Posted in Menacing Monopoly

Google backtracks again, gins up its own phone

This is an example of why “trust us” doesn't cut it:

Google employees who asked not to be identified confirmed recently that the company was indeed developing new hardware and software for Android phones and coming up with new ways to get those phones into the hands of consumers, but they would not give more details. One Google employee said the new phone, which is being made by HTC, a major Taiwanese cellphone maker, was designed from the ground up by Google.

The Wall Street Journal reported on its Web site late Saturday that Google would sell the phone directly to consumers rather than through carriers, which sell the bulk of mobile phones in the United States.

The move, if confirmed, would signal a more aggressive effort by Google to become a force in mobile devices. Google has long insisted that it is not interested in building or selling phones, saying it prefers to rely on hardware partners and wireless carriers to flood the market with a wide variety of Android-powered phones.

Google is playing its “partners” (i.e. Verizon Wireless and Motorola) for chumps. While Verizon has spent millions over-marketing a phone that runs Google's spyware-laden mobile operating system (the “Droid Does” campaign) Google has been quietly readying its own mobile device, which Verizon won't be able to cash in on. As far as Google is concerned, why should there be a middleman?

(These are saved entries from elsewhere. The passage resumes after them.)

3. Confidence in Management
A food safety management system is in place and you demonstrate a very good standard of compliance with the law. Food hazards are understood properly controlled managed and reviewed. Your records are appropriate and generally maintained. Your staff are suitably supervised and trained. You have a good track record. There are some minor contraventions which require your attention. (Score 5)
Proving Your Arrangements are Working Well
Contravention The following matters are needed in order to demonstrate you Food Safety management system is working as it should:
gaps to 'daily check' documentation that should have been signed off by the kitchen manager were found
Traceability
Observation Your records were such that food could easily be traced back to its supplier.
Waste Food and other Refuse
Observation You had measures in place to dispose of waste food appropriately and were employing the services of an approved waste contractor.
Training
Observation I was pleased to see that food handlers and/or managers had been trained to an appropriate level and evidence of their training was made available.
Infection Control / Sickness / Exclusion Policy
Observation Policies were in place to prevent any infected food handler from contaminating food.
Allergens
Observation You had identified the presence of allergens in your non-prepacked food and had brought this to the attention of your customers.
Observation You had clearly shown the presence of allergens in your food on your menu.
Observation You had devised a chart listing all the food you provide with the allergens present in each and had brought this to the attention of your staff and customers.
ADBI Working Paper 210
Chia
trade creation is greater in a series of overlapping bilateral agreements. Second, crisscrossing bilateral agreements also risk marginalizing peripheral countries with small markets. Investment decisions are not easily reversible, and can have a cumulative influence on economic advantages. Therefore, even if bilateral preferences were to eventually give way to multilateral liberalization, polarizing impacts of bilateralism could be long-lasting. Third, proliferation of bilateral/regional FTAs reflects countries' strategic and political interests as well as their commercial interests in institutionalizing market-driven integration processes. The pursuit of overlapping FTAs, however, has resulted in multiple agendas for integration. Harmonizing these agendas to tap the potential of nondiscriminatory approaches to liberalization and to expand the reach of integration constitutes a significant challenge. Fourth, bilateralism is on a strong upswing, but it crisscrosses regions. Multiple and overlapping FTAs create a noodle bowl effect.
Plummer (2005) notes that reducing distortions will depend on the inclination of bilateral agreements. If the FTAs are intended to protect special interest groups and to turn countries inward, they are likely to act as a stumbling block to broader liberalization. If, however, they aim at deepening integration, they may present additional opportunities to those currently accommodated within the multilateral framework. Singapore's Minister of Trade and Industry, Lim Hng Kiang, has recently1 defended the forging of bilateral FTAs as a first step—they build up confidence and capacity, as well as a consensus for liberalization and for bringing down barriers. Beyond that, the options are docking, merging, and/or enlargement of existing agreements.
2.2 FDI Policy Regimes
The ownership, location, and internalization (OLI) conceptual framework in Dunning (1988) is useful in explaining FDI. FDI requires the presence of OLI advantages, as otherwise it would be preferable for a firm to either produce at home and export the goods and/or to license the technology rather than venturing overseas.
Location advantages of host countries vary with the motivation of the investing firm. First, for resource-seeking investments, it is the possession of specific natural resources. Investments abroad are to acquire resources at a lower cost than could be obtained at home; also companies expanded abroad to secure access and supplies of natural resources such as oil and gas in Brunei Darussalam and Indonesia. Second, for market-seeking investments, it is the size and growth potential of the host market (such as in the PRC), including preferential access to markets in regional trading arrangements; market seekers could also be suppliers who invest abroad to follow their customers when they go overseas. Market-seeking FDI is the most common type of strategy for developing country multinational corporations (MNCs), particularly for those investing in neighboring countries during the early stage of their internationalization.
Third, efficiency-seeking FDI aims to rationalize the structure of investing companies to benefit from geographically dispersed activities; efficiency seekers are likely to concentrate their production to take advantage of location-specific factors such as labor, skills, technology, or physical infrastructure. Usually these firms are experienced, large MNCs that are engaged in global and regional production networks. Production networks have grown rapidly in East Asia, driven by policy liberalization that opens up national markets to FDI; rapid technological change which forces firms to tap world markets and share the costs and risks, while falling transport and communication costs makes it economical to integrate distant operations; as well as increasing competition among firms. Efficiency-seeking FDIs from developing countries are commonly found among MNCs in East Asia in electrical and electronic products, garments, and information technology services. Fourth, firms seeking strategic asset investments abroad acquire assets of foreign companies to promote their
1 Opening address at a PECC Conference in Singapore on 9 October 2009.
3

The Monster of Mountain View clearly envies Apple, Inc. and the success the Cupertino based company has had with the iPhone. It was really only a matter of time before the “GooglePhone” went from mythical device to reality.

Expect Google to increasingly begin competing with other tech companies that sell hardware in the months and years to come. It may choose U.S.-based “partners” at first, but as the likes of Dell and HP will ultimately learn, Google wants control, and to get that control, it will cut them out and do business directly with the Asian-based companies that manufacture components for phones, laptops, and desktops.